## Description of the task
Your response should consist of the lines below, printed exactly.

## Records supplied
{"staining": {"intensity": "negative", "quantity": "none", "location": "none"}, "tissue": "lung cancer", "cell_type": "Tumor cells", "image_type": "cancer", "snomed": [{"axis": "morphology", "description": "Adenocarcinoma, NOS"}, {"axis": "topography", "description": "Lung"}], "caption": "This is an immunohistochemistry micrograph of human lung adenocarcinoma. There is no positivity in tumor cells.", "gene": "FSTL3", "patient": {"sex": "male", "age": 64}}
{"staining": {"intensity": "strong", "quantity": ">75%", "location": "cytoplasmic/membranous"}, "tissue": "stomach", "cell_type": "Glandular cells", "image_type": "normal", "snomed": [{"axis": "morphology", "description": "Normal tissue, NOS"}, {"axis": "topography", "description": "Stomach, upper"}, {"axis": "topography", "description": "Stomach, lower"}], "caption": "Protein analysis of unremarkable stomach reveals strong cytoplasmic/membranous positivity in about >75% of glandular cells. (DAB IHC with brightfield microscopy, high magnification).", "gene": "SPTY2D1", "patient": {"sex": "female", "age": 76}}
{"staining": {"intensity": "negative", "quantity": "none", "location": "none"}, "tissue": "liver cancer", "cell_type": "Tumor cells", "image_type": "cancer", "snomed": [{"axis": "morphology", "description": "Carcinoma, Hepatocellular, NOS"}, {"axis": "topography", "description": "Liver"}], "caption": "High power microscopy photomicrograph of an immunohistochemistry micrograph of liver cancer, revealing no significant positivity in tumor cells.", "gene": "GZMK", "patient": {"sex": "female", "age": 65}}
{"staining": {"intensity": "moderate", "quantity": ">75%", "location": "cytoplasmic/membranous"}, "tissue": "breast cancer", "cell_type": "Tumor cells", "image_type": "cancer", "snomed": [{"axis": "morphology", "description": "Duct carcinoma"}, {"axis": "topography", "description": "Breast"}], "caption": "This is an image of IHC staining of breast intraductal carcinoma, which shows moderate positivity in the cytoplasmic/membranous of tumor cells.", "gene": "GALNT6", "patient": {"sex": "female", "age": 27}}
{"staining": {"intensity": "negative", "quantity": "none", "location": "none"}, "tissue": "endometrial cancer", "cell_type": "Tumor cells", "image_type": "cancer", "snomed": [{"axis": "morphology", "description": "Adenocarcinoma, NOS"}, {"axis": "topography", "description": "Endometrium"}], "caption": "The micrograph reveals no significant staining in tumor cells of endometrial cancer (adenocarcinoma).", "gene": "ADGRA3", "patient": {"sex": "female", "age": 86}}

## Result for this exercise
{"staining": {"intensity": "negative", "quantity": "none", "location": "none"}, "tissue": "lung cancer", "cell_type": "Tumor cells", "image_type": "cancer", "snomed": [{"axis": "morphology", "description": "Adenocarcinoma, NOS"}, {"axis": "topography", "description": "Lung"}], "caption": "This is an immunohistochemistry micrograph of human lung adenocarcinoma. There is no positivity in tumor cells.", "gene": "FSTL3", "patient": {"sex": "male", "age": 64}}
{"staining": {"intensity": "strong", "quantity": ">75%", "location": "cytoplasmic/membranous"}, "tissue": "stomach", "cell_type": "Glandular cells", "image_type": "normal", "snomed": [{"axis": "morphology", "description": "Normal tissue, NOS"}, {"axis": "topography", "description": "Stomach, upper"}, {"axis": "topography", "description": "Stomach, lower"}], "caption": "Protein analysis of unremarkable stomach reveals strong cytoplasmic/membranous positivity in about >75% of glandular cells. (DAB IHC with brightfield microscopy, high magnification).", "gene": "SPTY2D1", "patient": {"sex": "female", "age": 76}}
{"staining": {"intensity": "negative", "quantity": "none", "location": "none"}, "tissue": "liver cancer", "cell_type": "Tumor cells", "image_type": "cancer", "snomed": [{"axis": "morphology", "description": "Carcinoma, Hepatocellular, NOS"}, {"axis": "topography", "description": "Liver"}], "caption": "High power microscopy photomicrograph of an immunohistochemistry micrograph of liver cancer, revealing no significant positivity in tumor cells.", "gene": "GZMK", "patient": {"sex": "female", "age": 65}}
{"staining": {"intensity": "moderate", "quantity": ">75%", "location": "cytoplasmic/membranous"}, "tissue": "breast cancer", "cell_type": "Tumor cells", "image_type": "cancer", "snomed": [{"axis": "morphology", "description": "Duct carcinoma"}, {"axis": "topography", "description": "Breast"}], "caption": "This is an image of IHC staining of breast intraductal carcinoma, which shows moderate positivity in the cytoplasmic/membranous of tumor cells.", "gene": "GALNT6", "patient": {"sex": "female", "age": 27}}
{"staining": {"intensity": "negative", "quantity": "none", "location": "none"}, "tissue": "endometrial cancer", "cell_type": "Tumor cells", "image_type": "cancer", "snomed": [{"axis": "morphology", "description": "Adenocarcinoma, NOS"}, {"axis": "topography", "description": "Endometrium"}], "caption": "The micrograph reveals no significant staining in tumor cells of endometrial cancer (adenocarcinoma).", "gene": "ADGRA3", "patient": {"sex": "female", "age": 86}}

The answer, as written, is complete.